[Description of the task] Please copy the lines in the rows below, from the line containing "With Notes, Question" through the line containing "Answer 2025", keeping each one word for word.

[Provided data]
┄┄┄┄┄┄┄┄┄┄

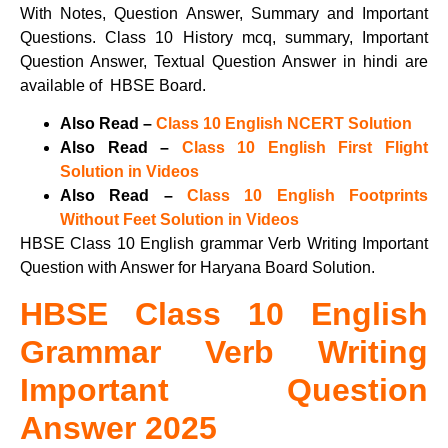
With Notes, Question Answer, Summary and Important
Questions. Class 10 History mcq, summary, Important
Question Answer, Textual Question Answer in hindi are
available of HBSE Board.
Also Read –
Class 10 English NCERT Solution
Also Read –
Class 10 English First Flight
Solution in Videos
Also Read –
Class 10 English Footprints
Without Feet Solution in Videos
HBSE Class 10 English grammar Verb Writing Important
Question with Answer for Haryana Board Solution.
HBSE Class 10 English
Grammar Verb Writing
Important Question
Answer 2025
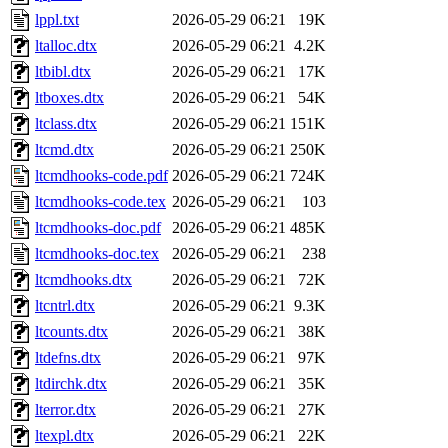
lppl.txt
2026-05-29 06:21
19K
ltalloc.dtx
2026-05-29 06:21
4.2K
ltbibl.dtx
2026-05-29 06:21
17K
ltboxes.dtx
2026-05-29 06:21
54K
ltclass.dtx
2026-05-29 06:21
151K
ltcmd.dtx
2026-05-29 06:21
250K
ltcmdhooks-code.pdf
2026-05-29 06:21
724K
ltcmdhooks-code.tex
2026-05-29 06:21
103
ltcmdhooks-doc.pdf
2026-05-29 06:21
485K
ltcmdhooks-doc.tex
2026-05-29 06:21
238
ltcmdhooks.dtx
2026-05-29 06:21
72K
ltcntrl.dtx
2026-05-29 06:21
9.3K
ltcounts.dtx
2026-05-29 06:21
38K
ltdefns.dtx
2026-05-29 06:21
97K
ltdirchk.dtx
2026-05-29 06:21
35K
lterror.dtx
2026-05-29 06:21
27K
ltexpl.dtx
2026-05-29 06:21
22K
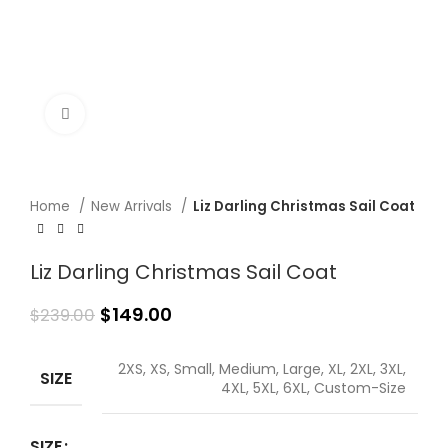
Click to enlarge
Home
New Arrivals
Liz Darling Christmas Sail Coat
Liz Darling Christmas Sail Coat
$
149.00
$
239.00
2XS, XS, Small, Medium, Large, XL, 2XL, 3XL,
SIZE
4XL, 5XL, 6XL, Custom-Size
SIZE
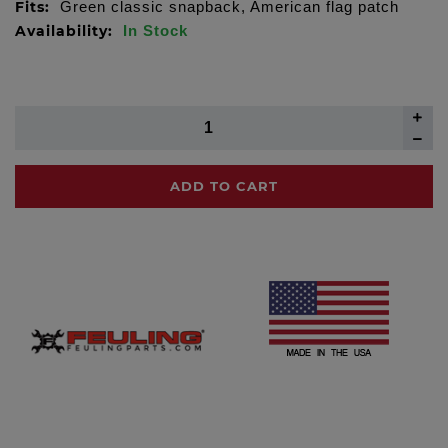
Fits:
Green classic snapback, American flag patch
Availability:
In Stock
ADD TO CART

┄┄┄┄┄┄┄┄┄┄

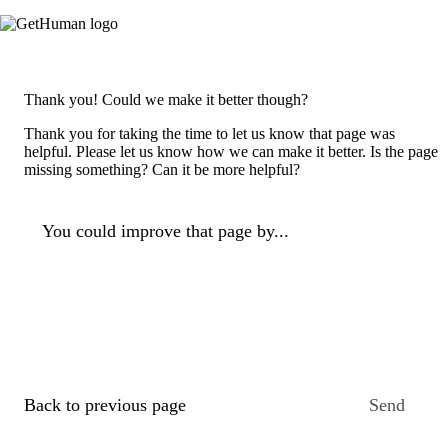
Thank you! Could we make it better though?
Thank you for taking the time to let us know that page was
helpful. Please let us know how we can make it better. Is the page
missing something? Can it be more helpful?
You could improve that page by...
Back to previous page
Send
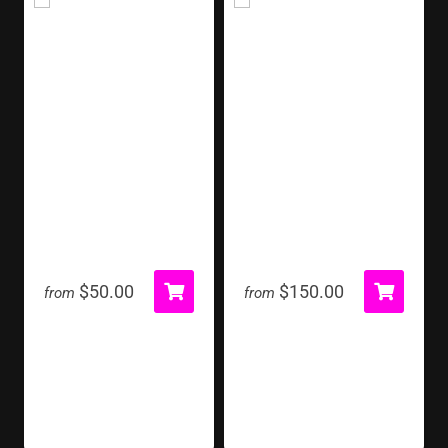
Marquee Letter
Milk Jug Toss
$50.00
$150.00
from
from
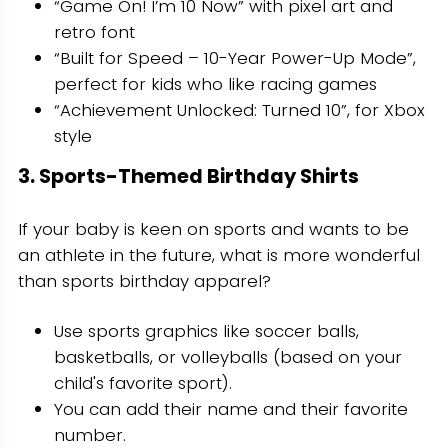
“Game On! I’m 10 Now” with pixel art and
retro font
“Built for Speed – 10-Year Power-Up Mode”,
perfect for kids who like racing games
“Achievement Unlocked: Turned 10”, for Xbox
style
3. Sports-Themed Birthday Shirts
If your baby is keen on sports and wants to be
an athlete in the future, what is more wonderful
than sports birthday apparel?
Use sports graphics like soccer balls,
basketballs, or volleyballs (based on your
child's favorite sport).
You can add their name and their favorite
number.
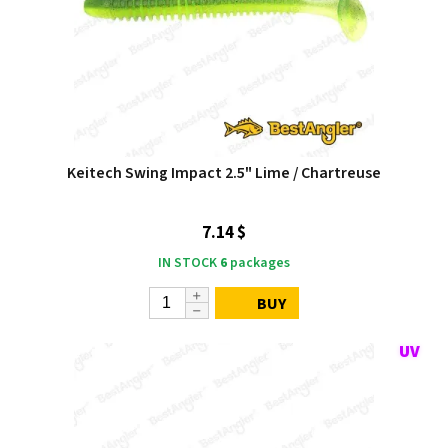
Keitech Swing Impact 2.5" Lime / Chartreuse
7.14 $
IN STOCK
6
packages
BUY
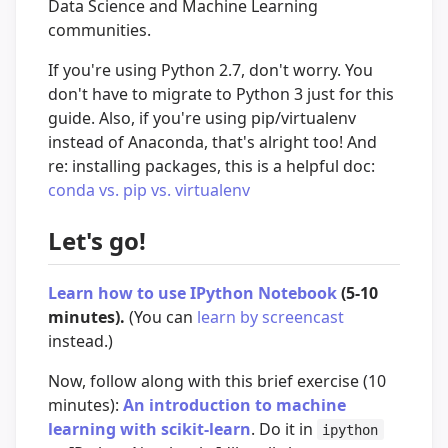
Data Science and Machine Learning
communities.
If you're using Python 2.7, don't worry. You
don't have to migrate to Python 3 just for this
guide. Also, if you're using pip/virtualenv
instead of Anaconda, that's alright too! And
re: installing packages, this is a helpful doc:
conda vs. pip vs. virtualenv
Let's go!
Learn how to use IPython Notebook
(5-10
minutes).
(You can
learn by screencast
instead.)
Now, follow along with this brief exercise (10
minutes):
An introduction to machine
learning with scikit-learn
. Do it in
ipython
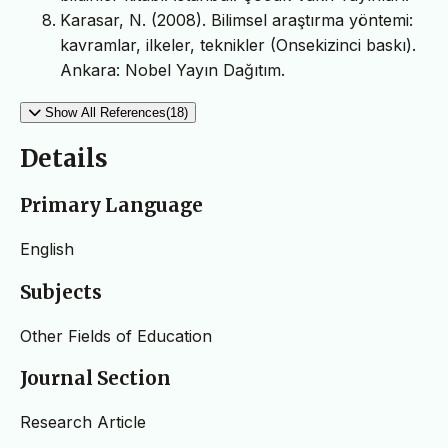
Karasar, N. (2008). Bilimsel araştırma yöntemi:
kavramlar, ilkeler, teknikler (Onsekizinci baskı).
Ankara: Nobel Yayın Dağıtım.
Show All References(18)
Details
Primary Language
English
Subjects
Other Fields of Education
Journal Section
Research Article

┄┄┄┄┄┄┄┄┄┄

[Exercise output]
With Notes, Question Answer, Summary and Important
Questions. Class 10 History mcq, summary, Important
Question Answer, Textual Question Answer in hindi are
available of HBSE Board.
Also Read –
Class 10 English NCERT Solution
Also Read –
Class 10 English First Flight
Solution in Videos
Also Read –
Class 10 English Footprints
Without Feet Solution in Videos
HBSE Class 10 English grammar Verb Writing Important
Question with Answer for Haryana Board Solution.
HBSE Class 10 English
Grammar Verb Writing
Important Question
Answer 2025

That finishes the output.